----- The data -----

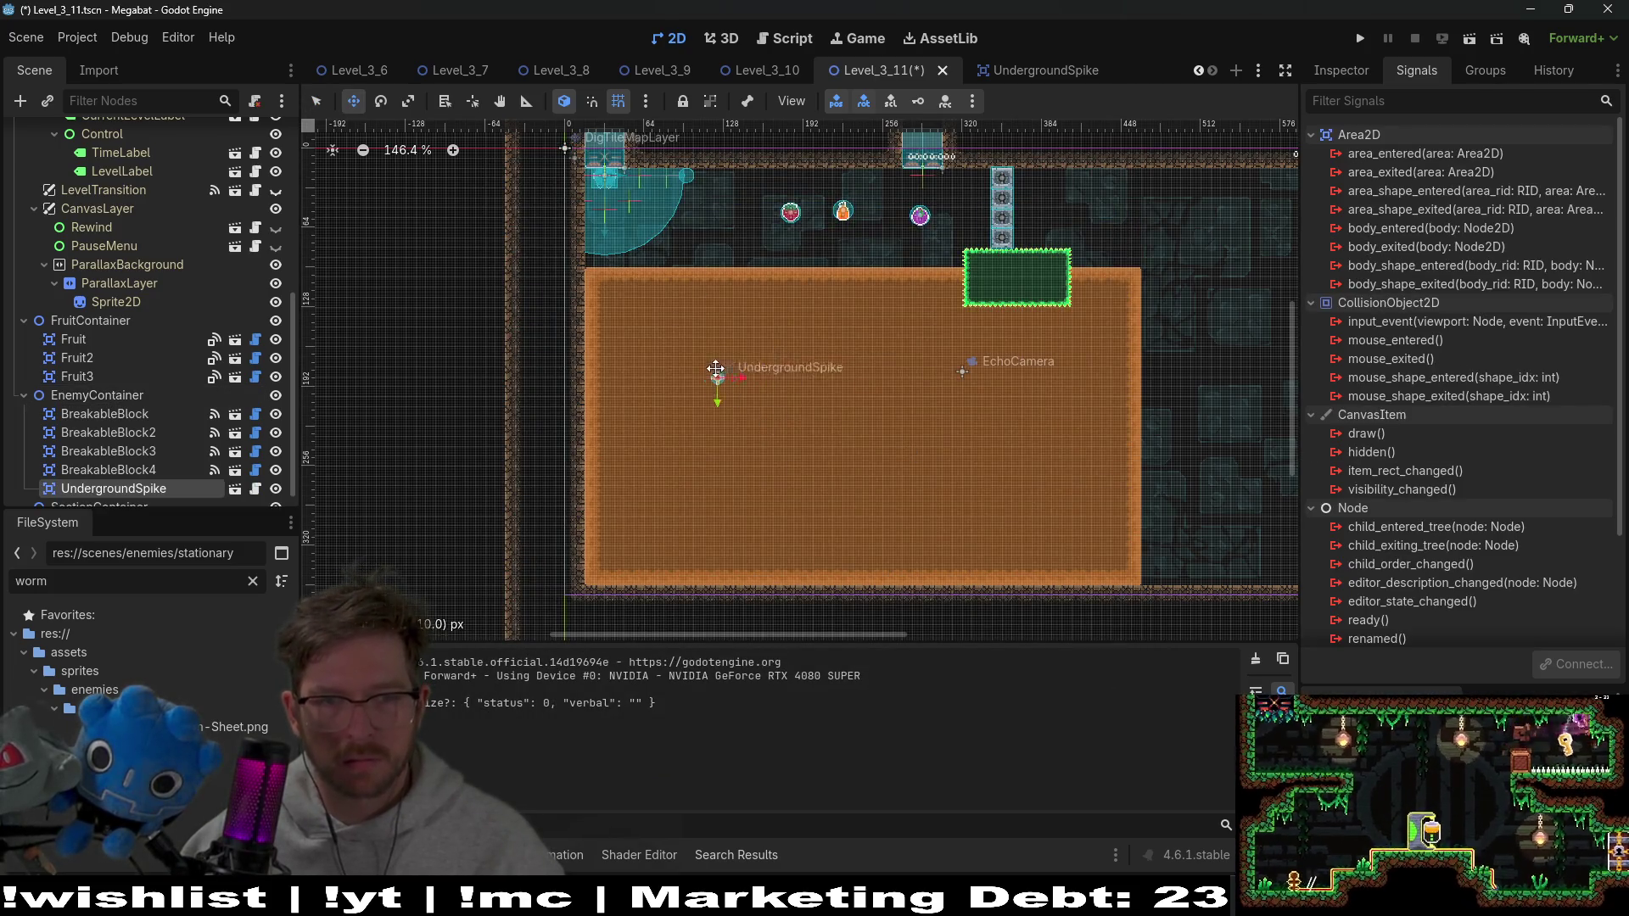
scroll(721, 369, up, 6)
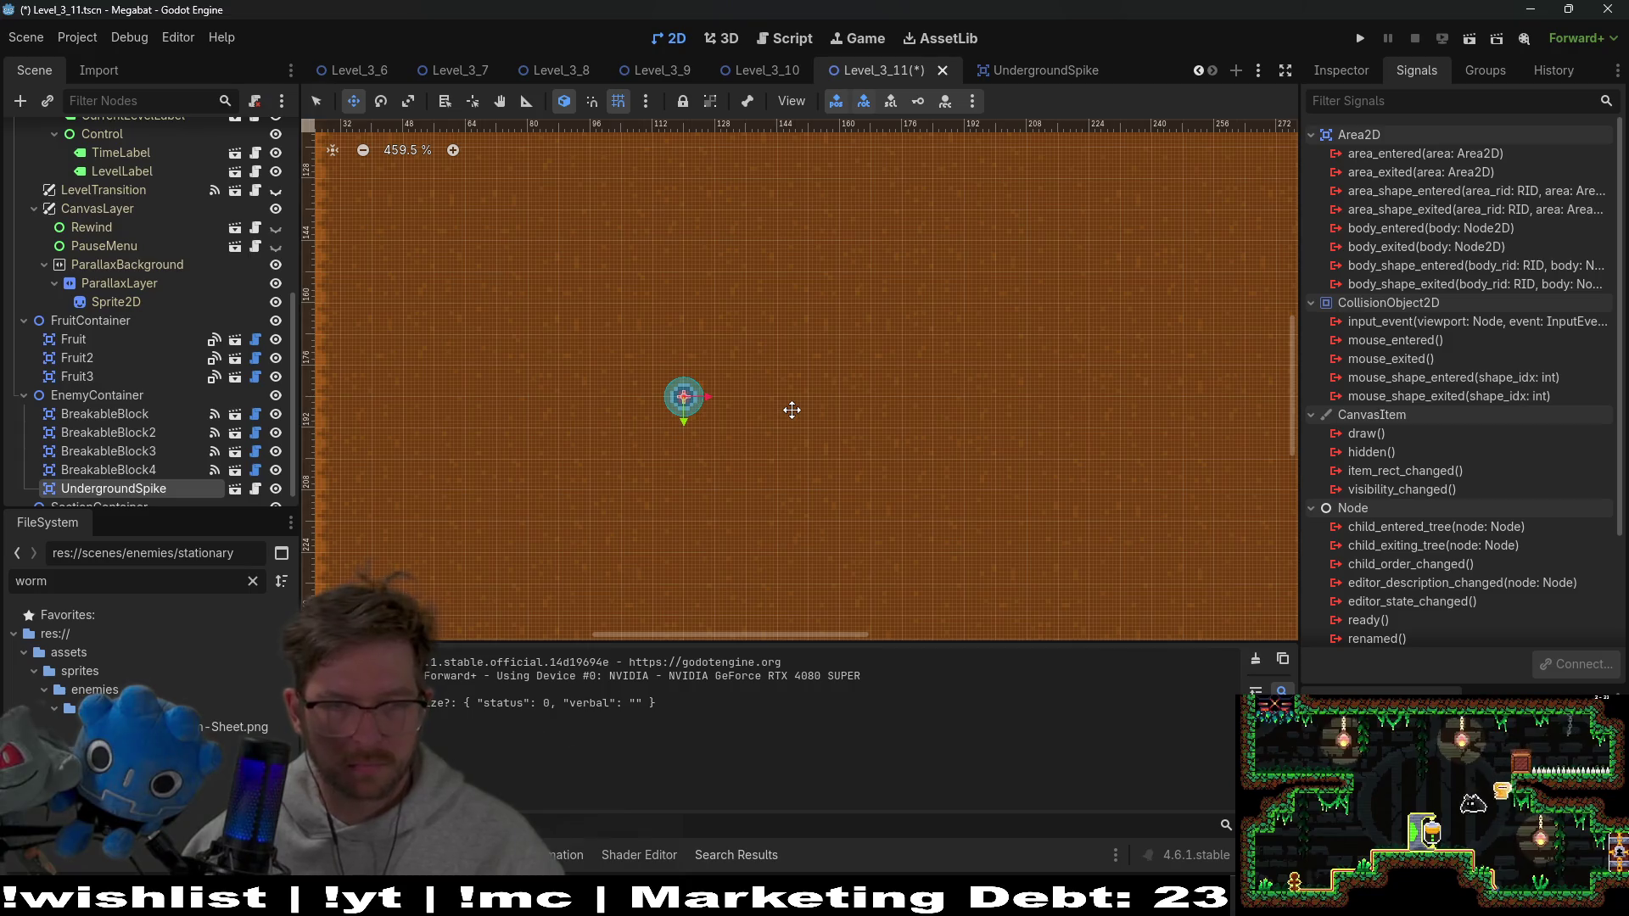
Duplicate the spike to four, then duplicate all four and shift the copies down
key(ctrl+d)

-----

**Aim of the task**
Please output the data above exactly as given, omitting every picture.

**Exercise answer**
scroll(721, 369, up, 6)
Duplicate the spike to four, then duplicate all four and shift the copies down
key(ctrl+d)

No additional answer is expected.